Add in some ongoing improvements to the new “composite projection” feature and some improvements to the robustness of the Async Daemon subsystem and I think that’s a wrap on Marten 8.

One wild card is that Marten will gain some kind of model for Dynamic Consistency Boundaries (DCB) this year. I’m not sure whether I think that could or should be done in 8.* or wait for 9.0 though. I was initially dubious about DCB because it largely seemed to be a workaround for event store tools that can’t support strong consistency between event streams the way that Marten can. I’ve come around to DCB a little bit more after reviewing some JasperFx client code where they need to do quite a few cross-stream operations and seeing some opportunity to reduce repetitive code. This will be part of an ongoing process of improving the full Critter Stack’s ability to express cross-stream commands and will involve the integration into Wolverine as well.

Wolverine 5.*

Wolverine has exploded in development and functionality over the past three months, but I think that’s mostly played out as well. Looking at the backlog today, it’s mostly small ball refinements here and there. As mentioned before, I think Wolverine will be part of the improvements to cross-stream operations with Marten as well.
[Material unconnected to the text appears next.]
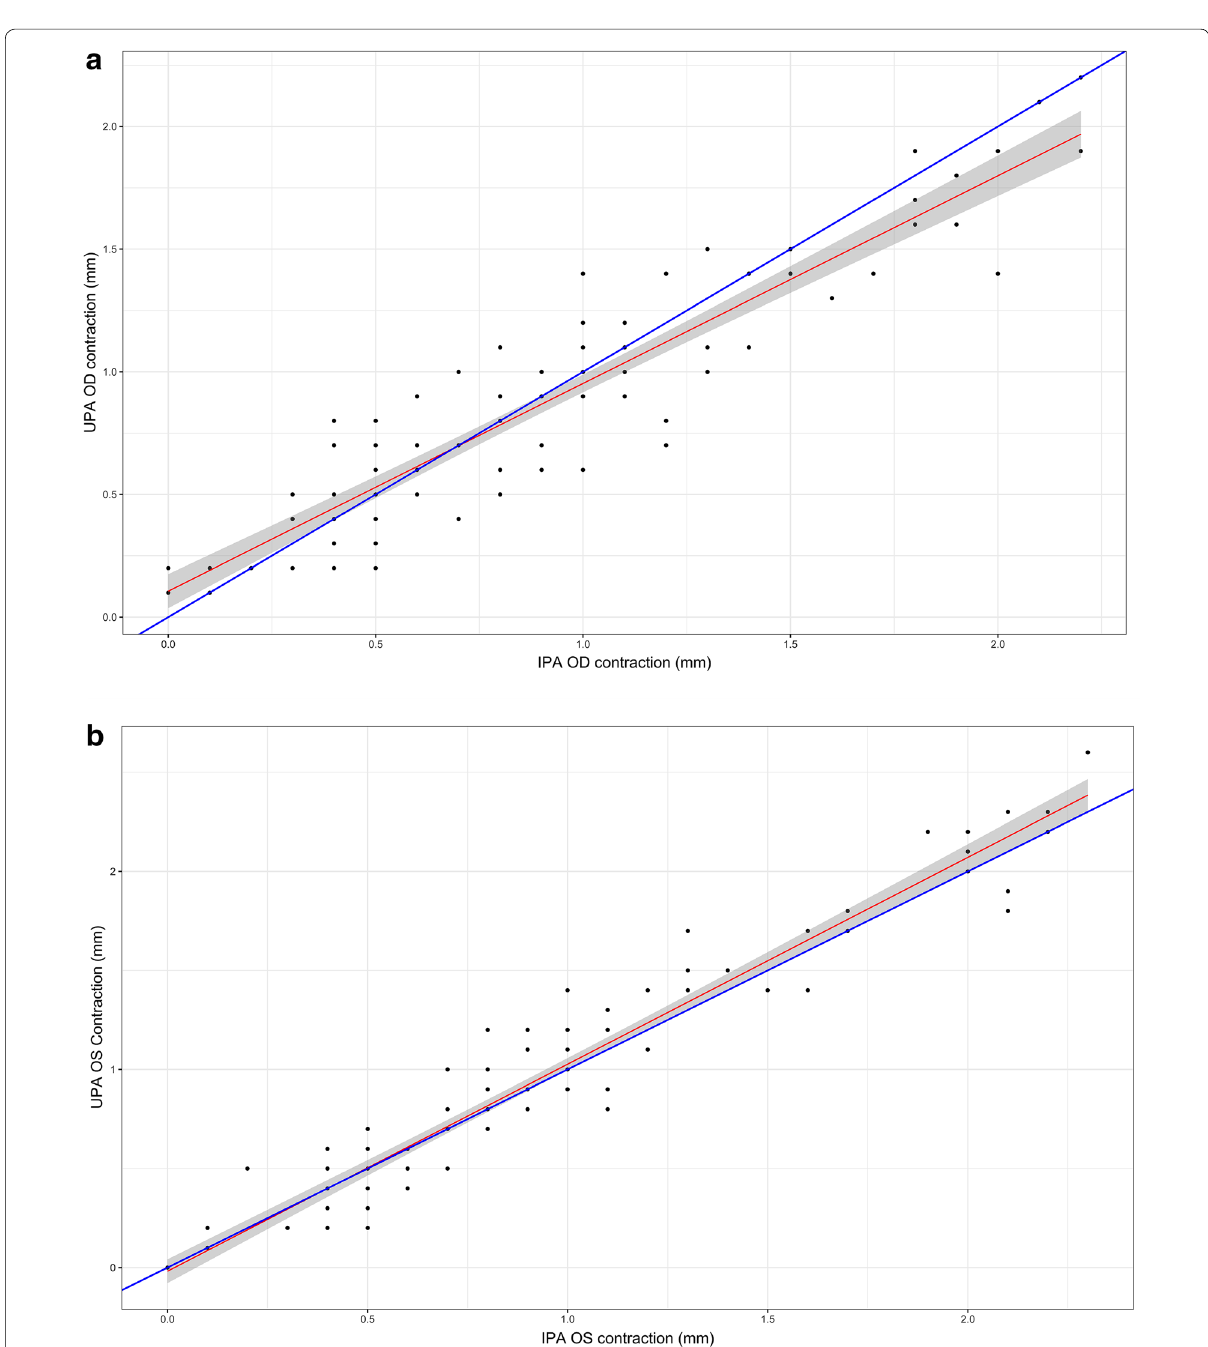
Fig. 4 Scatterplot. Panels a and b demonstrate correlation between UPA and IPA for OD and OS, respectively. Panels c and d demonstrate correlation between UPA and IPA for OD and OS, respectively, in neurocritically ill patients. The blue line would be the perfect match between both techniques. The red line is the fit of a regression on the set of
Wolverine gets a lot of community contributions though, and that could continue as a major driver of new features.

Introducing Polecat!

After 10 years of people sagely telling us that Marten would be much more popular if only it supported SQL Server, let’s all welcome Polecat to the Critter Stack. Polecat is going to be a SQL Server Backed Event Store and Document Db tool within the greater Critter Stack ecosystem. As you can imagine, Polecat is very much based on Marten with some significant simplifications. Right now the very basic event sourcing capabilities are already in place, but there’s plenty more to do before I’d suggest using it in a production application.

The key facts about its approach so far:

  • Supply a robust Event Store functionality using SQL Server as the storage mechanism
  • Mimics Marten’s API, and it’s likely some of the public API ends up being standardized between the two tools
  • Uses the same JasperFx.Events library for event abstractions and projection or subscription base types
  • Uses Weasel.SqlServer for automatic database migrations similar to Marten
  • Supports the bigger Critter Stack “stateful resource” model with Weasel to build out schema objects
  • Support both conjoined and separate database multi-tenancy
  • Projections will be based on the model in JasperFx.Events and supply SingleStreamProjectionMultiStreamProjectionEventProjection, and FlatTableProjection right out of the box
  • STJ only for the serialization. No Newtonsoft support this time
  • QuickAppend will be the default event appending approach
  • Only support .NET 10
  • Only support Sql Server 2025 (v17)
  • Utilize the new Sql Server JSON type much like Marten uses the PostgreSQL JSONB
  • Strictly using source generators instead of the Marten code generation model — but let’s call this an experiment for now that might end up moving to Marten 9.0 later on

I blew a tremendous amount of time in late 2024 and throughout 2025 getting ready to do this work by pulling out much of the guts of Marten Event Sourcing into potentially reusable libraries, and Polecat is the result.

Selfishly, the CritterWatch approach requires its own event sourced persistence, and I’m hoping that Polecat and SQL Server could be used as an alternative to Marten and PostgreSQL for shops that are interested in CritterWatch but don’t today use PostgreSQL.

Marten 9.0 and Wolverine 6.0

There will be major version releases of the two main critters later this year. The main goal of these releases will be all about optimizing the cold start time of the two tools and at least moving closer to true AOT compliance. We’ll be reevaluating the code generation model of both tools as part of this work.

The only other concrete detail we know is that these releases will dump .NET 8.0 support.

Summary

The road map changes all the time based on what issues clients and users are hitting and sometimes because we just have to stop and respond to something Microsoft or other technologies are doing. But at least for this moment, this is what the Critter Stack core team and I are thinking about.